ESPECIAL COVID-19

Covid-19: Portugal sem registo de mortes pela terceira vez

2021-04-30

Portugal não tem registo de mortes relacionadas com covid-19 nas últimas 24 horas, sendo o terceiro dia desde o primeiro óbito em que tal se verifica, segundo a Direção-Geral da Saúde.

Portugal registou o primeiro óbito devido à Covid-19 a 16 de março de 2020.

O primeiro dia sem registo de mortes ocorreu cinco meses depois, em 03 de agosto de 2020, e o segundo dia foi na segunda-feira passada.

O boletim de hoje revela ainda o registo de 460 casos de infeção de SARS-CoV-2 nas últimas 24 horas e uma estabilização nos internamentos, sem alteração quer em enfermaria quer em cuidados intensivos.

Portugal tem hoje 324 doentes internados em enfermaria e 89 em cuidados intensivos.

Desde o início da pandemia já foram contabilizados 836.493 casos confirmados no país e 16.974 óbitos.

Há 23.681 casos ativos em Portugal, menos 52 em relação a quinta-feira, e o número de contactos em vigilância pelas autoridades de saúde diminuiu em 215, totalizando agora 24.100.

Os dados revelam também que mais 512 pessoas foram dadas como recuperadas, fazendo subir para 795.838 o número total desde o início da pandemia em Portugal, em março de 2020.

De acordo com os mais recentes dados da DGS, Portugal tem atualmente 3.165.753 pessoas vacinadas contra a covid-19, das quais 844.080 já estão imunizadas com as duas doses.

O índice de transmissibilidade (Rt) do coronavírus SARS-Cov-2 em Portugal desceu hoje para 0,98 assim como a incidência de casos de infeção por 100.000 habitantes nos últimos 14 dias, que é agora de 66,9 segundo dados hoje divulgados.

Os números anteriores destes indicadores, divulgados na quarta-feira, indicavam um Rt de 1 e uma incidência de 69,3 casos por 100.000 habitantes.

No boletim epidemiológico conjunto da Direção-Geral da Saúde e do Instituto Nacional de Saúde Doutor Ricardo Jorge (INSA) divulgado hoje, os números relativos apenas a Portugal continental revelam que o Rt também desceu de 1 para 0,98 sendo também registada uma descida de 66,5 para 64,3 em relação ao valor médio de novos casos de infeção por 100.000 habitantes nos últimos 14 dias.

Os dados do Rt e da incidência são atualizados à segunda-feira, quarta-feira e sexta-feira.

Na região de Lisboa e Vale do Tejo foram notificadas 133 novas infeções, contabilizando-se até agora 316.341 casos e 7.193 mortos.

A região Norte tem 212 novas infeções por SARS-CoV-2 e desde o início da pandemia já contabilizou 336.073 casos de infeção e 5.340 mortes.

Na região Centro registaram-se mais 41 casos, acumulando-se 118.672 infeções e 3.014 mortos.
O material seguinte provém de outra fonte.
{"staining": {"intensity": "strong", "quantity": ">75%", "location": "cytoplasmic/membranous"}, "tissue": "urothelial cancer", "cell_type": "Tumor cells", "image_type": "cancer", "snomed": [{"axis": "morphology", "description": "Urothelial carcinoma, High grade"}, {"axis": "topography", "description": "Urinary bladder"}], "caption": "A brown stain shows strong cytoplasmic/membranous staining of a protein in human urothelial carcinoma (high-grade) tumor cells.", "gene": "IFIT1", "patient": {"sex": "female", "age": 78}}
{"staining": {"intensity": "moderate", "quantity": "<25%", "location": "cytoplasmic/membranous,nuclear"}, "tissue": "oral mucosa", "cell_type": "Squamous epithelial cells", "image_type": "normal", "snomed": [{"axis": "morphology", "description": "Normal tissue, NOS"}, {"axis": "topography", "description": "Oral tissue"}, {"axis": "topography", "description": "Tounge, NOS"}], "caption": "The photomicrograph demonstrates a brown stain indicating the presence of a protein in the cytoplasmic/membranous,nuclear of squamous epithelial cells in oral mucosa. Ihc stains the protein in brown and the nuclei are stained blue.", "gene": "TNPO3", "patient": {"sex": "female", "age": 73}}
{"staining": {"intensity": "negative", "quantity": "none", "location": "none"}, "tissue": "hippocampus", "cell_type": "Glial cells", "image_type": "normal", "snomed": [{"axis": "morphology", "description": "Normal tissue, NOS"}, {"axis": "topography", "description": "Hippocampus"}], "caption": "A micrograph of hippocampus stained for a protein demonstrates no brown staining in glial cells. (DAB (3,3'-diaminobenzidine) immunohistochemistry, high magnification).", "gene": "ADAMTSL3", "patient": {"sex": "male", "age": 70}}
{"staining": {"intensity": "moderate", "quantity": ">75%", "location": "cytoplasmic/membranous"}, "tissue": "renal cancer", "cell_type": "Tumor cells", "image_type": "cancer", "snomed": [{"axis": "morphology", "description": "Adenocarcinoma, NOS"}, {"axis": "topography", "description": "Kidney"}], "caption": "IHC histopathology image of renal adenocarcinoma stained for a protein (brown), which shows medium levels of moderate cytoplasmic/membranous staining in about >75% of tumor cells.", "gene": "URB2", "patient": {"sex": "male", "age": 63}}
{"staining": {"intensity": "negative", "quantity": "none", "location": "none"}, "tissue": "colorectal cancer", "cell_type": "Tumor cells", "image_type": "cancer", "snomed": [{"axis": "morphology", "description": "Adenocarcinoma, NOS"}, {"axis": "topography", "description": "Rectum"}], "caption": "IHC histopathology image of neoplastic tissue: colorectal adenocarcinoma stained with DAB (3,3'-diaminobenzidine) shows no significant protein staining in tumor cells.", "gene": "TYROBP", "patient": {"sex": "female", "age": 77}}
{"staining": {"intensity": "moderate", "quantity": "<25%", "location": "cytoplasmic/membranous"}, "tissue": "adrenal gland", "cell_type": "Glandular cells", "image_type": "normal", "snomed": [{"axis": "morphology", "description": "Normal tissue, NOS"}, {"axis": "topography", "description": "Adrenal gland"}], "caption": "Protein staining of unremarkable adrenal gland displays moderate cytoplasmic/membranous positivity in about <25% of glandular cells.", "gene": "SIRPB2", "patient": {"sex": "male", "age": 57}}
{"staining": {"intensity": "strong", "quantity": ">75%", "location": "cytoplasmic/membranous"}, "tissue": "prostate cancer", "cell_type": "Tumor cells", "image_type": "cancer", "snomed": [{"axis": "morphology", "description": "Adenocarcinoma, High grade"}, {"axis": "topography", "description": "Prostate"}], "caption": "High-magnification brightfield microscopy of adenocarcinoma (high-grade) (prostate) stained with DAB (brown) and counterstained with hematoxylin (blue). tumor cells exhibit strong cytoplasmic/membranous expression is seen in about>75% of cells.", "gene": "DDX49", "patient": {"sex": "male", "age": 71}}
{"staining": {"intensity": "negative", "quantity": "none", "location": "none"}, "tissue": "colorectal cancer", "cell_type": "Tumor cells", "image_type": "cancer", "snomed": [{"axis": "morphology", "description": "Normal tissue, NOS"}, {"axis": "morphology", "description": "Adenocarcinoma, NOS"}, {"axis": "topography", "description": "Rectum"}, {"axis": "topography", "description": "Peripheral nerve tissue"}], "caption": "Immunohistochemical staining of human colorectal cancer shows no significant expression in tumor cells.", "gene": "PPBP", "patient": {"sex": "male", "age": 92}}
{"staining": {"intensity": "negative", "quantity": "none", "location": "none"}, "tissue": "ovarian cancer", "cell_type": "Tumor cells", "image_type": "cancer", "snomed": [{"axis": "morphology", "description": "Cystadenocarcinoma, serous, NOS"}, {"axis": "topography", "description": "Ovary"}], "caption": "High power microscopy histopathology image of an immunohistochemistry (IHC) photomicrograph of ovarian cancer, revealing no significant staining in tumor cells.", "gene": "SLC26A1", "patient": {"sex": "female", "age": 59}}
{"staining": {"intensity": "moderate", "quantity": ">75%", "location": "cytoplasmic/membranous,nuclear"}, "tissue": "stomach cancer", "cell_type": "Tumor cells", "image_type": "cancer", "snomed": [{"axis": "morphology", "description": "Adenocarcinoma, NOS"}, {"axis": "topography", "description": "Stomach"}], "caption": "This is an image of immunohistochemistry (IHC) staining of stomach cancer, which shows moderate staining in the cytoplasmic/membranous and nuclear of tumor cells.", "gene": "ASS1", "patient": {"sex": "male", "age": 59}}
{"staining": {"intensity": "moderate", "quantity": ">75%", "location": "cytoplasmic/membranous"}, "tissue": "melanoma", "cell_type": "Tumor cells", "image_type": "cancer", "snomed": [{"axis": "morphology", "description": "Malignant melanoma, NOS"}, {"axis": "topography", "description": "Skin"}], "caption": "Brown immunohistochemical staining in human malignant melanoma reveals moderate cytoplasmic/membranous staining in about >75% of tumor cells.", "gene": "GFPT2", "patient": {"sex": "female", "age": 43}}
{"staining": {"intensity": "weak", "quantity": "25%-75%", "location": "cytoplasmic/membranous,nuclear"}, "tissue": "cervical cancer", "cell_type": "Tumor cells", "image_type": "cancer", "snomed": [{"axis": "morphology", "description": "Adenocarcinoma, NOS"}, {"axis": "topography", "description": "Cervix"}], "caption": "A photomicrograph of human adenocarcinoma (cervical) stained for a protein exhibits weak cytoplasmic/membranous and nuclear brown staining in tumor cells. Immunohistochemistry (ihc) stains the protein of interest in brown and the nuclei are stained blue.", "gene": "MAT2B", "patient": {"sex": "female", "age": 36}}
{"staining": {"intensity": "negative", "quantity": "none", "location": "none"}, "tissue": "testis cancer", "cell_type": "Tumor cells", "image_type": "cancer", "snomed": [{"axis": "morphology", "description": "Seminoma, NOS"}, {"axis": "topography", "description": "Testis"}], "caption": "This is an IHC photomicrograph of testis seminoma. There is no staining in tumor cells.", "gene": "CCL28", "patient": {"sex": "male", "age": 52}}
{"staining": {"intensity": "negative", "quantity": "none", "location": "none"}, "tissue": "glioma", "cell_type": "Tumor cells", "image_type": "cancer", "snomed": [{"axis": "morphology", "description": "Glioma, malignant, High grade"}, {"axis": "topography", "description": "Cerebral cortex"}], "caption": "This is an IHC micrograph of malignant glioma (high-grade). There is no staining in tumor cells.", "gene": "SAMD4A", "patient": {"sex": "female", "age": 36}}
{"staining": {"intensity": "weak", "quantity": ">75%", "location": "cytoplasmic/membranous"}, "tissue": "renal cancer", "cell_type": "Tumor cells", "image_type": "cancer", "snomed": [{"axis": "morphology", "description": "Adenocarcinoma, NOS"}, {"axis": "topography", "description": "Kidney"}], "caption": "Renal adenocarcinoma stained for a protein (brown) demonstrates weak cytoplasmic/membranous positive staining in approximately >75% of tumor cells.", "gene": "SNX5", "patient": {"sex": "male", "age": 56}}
No Alentejo foram assinalados mais 10 casos, totalizando 29.775 infeções e 971 mortos desde o início da pandemia.

Na região do Algarve o boletim de hoje revela que foram registados 37 novos casos, acumulando-se 21.669 infeções e 357 mortos.

A região Autónoma da Madeira registou 15 casos, contabilizando 9.208 infeções e 68 mortes devido à covid-19 desde março de 2020.

Os Açores têm hoje 12 novos casos e contabilizam 4.755 casos e 31 mortos desde o início da pandemia, segundo a DGS.

As autoridades regionais dos Açores e da Madeira divulgam diariamente os seus dados, que podem não coincidir com a informação divulgada no boletim da DGS.

O novo coronavírus já infetou em Portugal pelo menos 379.550 homens e 456.630 mulheres, mostram os dados da DGS, segundo os quais há 313 casos de sexo desconhecido, que se encontram sob investigação, uma vez que esta informação não é fornecida de forma automática.

Do total de vítimas mortais, 8.914 eram homens e 8.060 mulheres.

O maior número de óbitos continua a concentrar-se nos idosos com mais de 80 anos, seguidos da faixa etária entre os 70 e os 79 anos.

Do total de mortes, 11.170 eram pessoas com mais de 80 anos, 3.614 com idades entre os 70 e os 79 anos, e 1.519 tinham entre os 60 e os 69 anos.

A pandemia de covid-19 provocou, pelo menos, 3.168.333 mortos no mundo, resultantes de mais de 150,4 milhões de casos de infeção, segundo um balanço feito pela agência francesa AFP.

A doença é transmitida por um novo coronavírus detetado no final de 2019, em Wuhan, uma cidade do centro da China.